Nella tua lunga carriera hai ricoperto molti ruoli: giornalista, scrittore, conduttore radiofonico e televisivo, autore e interprete di teatro. Dove ti senti più a tuo agio?

«Ogni mestiere utilizza linguaggi diversi. Diciamo che io sono partito nel 1976 con la radio e nel corso di tutti questi anni sono stato uno sperimentatore e un inventore di format. Nei primi del Duemila ho iniziato a raccontare storie italiane e non, in modo diverso in teatro e in radio. Storie dimenticate che chiedevano sempre verità e giustizia. Non erano solo monologhi ma vi era l’utilizzo di audio di archivio, musiche, effetti, partiture di voci. Così ho reinventato il radiodramma che per come era conosciuto ormai era roba vecchia e andava ricondotto al presente.
Bisogna sperimentare, mai stare fermi agli schemi e alle convenzioni. Bisogna avere il coraggio di cambiare per migliorare».

Il tuo lavoro è sempre stato contraddistinto dalla ricerca della verità. Che esso si sia rivolto a grandi tragedie, come quella dei desaparecidos in  Argentina, oppure di “piccole” storie di cronaca, come l’omicidio a Milano di Fausto e Iaio. Cosa ti ha spinto e ti spinge ancora oggi a investigare e raccontare avvenimenti che molti vorrebbero lasciarsi indietro?

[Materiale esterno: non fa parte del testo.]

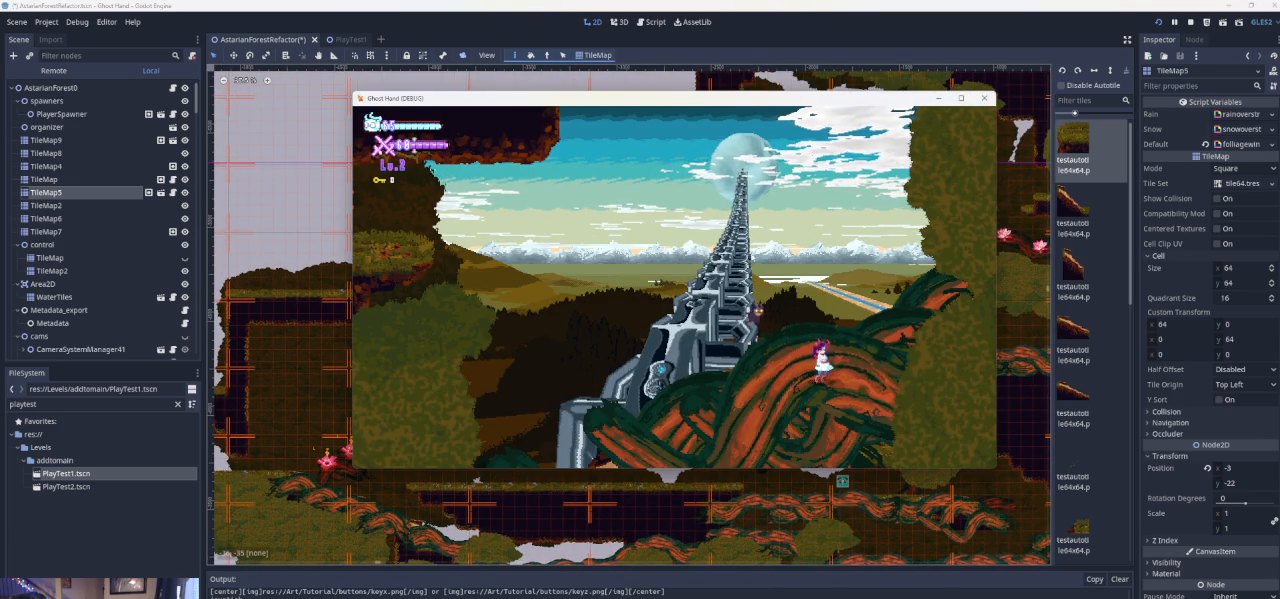
{"buttons": [], "left_stick": "center", "events": []}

«Ti rispondo con una frase di un magistrato mio amico che ha lavorato a lungo nelle inchieste sulle stragi che hanno insanguinato il nostro paese. Io la penso esattamente così e sono partito da qui tanti anni fa. “Ci avete sconfitti, ma adesso sappiamo chi siete. Tutti noi che ci siamo occupati di stragi, di poteri occulti ne siamo usciti con le ossa rotte. Abbiamo lavorato in condizioni difficili, in un clima di aggressione. Sono cose che lasciano il segno. Per qualche tempo ci siamo illusi di rappresentare uno Stato che avesse la volontà di fare luce su crimini mostruosi. Poi io ho capito: non è possibile fare giustizia su fatti che sono tragedie umane, per il numero elevatissimo di vittime innocenti, ma anche tragedie storiche, per ciò che hanno significato per il nostro assetto democratico”. Queste sono le parole di Libero Mancuso, tratte dal libro Grande vecchio di Gianni Barbacetto».

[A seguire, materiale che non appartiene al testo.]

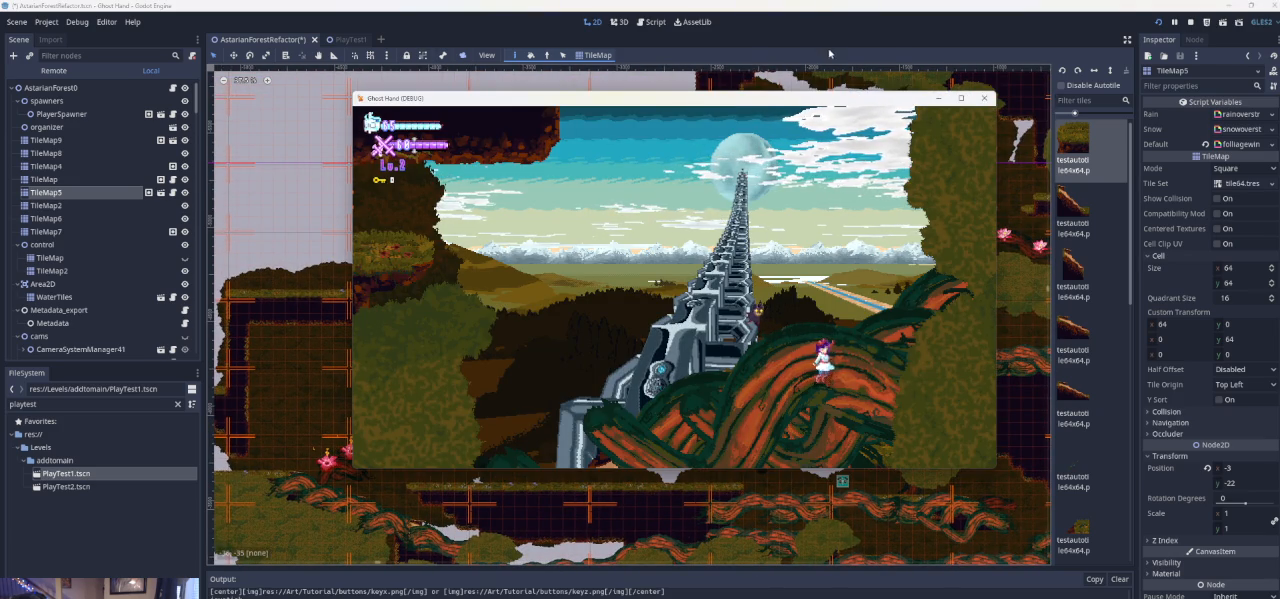
{"buttons": [], "left_stick": "right", "events": [[467, "left_stick", "right"]]}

Sono passati 50 anni dal ‘68, quell’esperienza è fallita del tutto oppure ci ha insegnato qualcosa?
«Non ho fatto il ’68. Sono figlio della generazione degli anni Settanta. Ho vissuto di più il ’77. Penso però che gli anni che vanno dal ’68 al ’77 siano stati costellati da un grande sogno di cambiare il mondo: i costumi, i comportamenti, il modo di lavorare, di produrre, di stare insieme, di creare nuovi valori, di rompere quegli schemi della società arcaica e a tratti medievale che non includeva, ma escludeva sempre più intere classi. Oggi quei cambiamenti straordinari vengono messi in discussione perché prevale l’individualismo e si fa poco o niente Bene Comune».

Che Italia stiamo donando alle nuove generazioni?
«Un Paese profondamente ignorante ed egoista che guarda agli interessi di pochi, dove il divario tra chi ha la pancia piena e chi stenta a tirare a campare si è allargato, dove si guarda e si studia poco e si vive attaccati ai nuovi strumenti tecnologici che, facciamo attenzione, non sono il Diavolo, ma dovrebbero essere utilizzati in modo intelligente».

Futuri progetti?

«Il film L’altra America di Woody Guthrie che esce a gennaio 2019, distribuito ai crowdfunders e nelle librerie in terza di copertina dell’omonimo libro edito da Jaca Book. Il libro e lo spettacolo L’Italia liberata sulle storie partigiane, il grande libro che rilancia l’epica della Resistenza attraverso i ricordi e la narrazione delle nuove generazioni che scrivono ciò che gli è arrivato come fosse un passaggio di testimone. Perché nulla vada mai dimenticato».